Federica, precaria aquilana sul palco di San Giovanni

L’AQUILA. «Mi dispiace ma l’ente per cui lavori è un ente inutile. E tu con lui». Federica Benedetti, 40enne mamma aquilana di due gemelli di 12 anni, è salita sul palco di San Giovanni insieme ad...

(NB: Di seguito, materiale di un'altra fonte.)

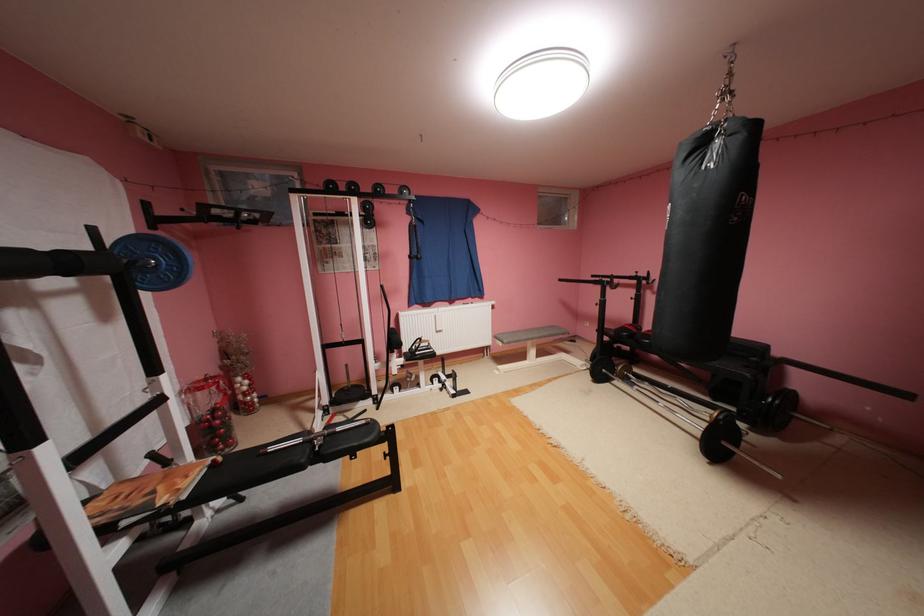
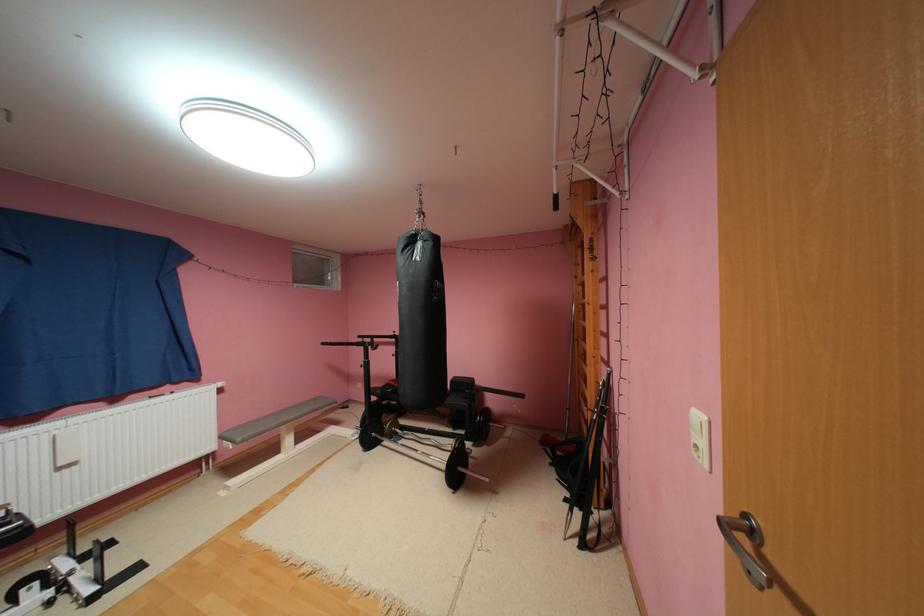
Question: The first image is from the beginning of the video and the second image is from the end. How did the camera likely rotate when shooting the video?

Choices:
 (A) Left
 (B) Right
 (C) Up
 (D) Down

Answer: (B)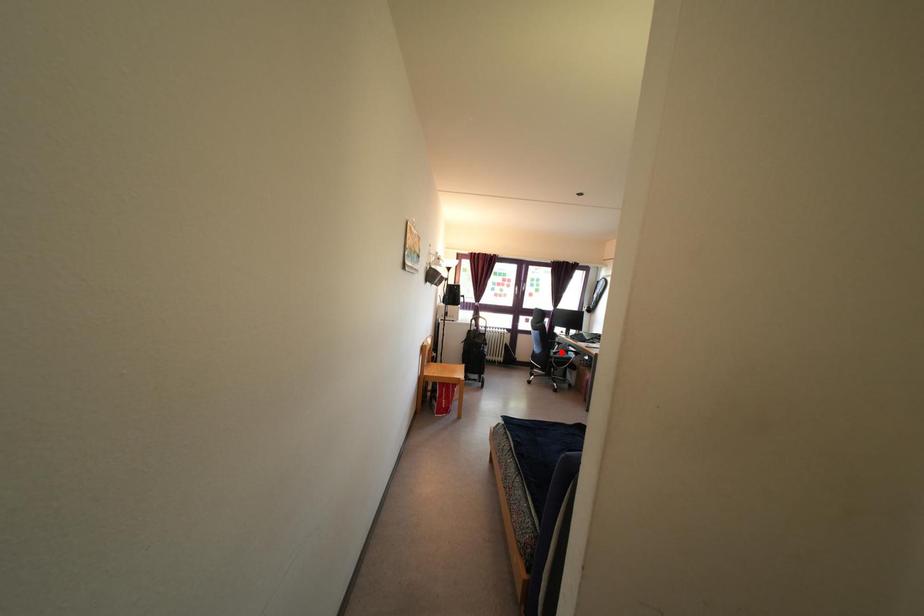
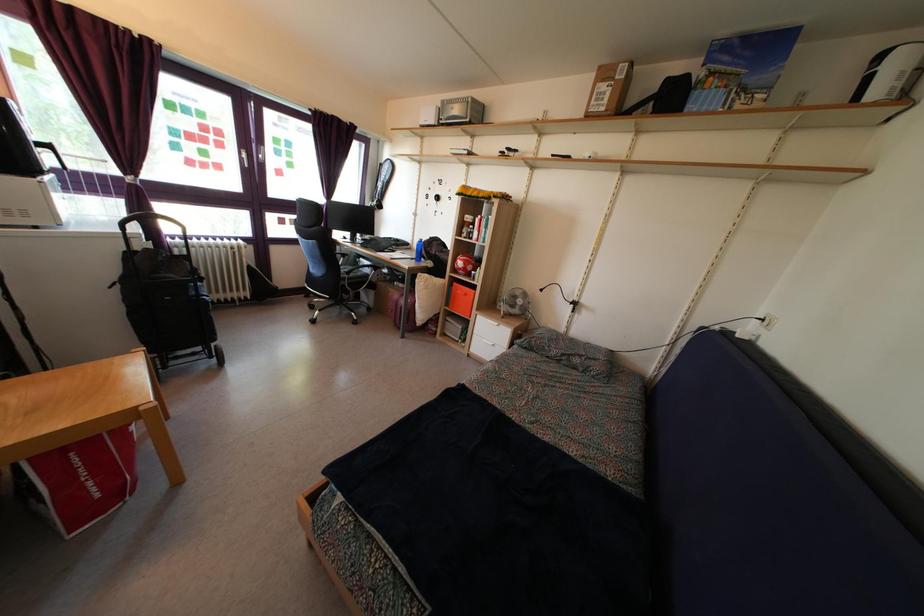
Question: I am providing you with two images of the same scene from different viewpoints. Image1 has a red point marked. In image2, the corresponding 3D location appears at what relative position? Reply with the corresponding letter.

L’AQUILA. «Mi dispiace ma l’ente per cui lavori è un ente inutile. E tu con lui». Federica Benedetti, 40enne mamma aquilana di due gemelli di 12 anni, è salita sul palco di San Giovanni insieme ad altri lavoratori per dare la sua testimonianza di precaria della Pubblica amministrazione. Federica (Fp Cgil), lavoratrice del Centro per l’impiego, sospesa nel limbo del precariato perché nonostante abbia sostenuto tutti i concorsi necessari per passare dal contratto co.co.co. a quello a tempo indeterminato, il suo destino è legato a quello dell’ente Provincia. Che è destinato a scomparire. «Il governo non ascolta i precari del pubblico impiego. Veniamo descritti come fannulloni e raccomandati, in realtà siamo soltanto lavoratori, spesso sottopagati e demansionati», ha detto ieri di fronte a un milione di manifestanti. «Sono figlia della cosiddetta riforma Biagi”, ha aggiunto, «che ci ha resi soltanto più deboli, precari nella vita e nel lavoro. E dopo 10 anni mi devo sentire dire dal Governo: siamo spiacenti, ma non abbiamo i mezzi per stabilizzarvi». (m.g.)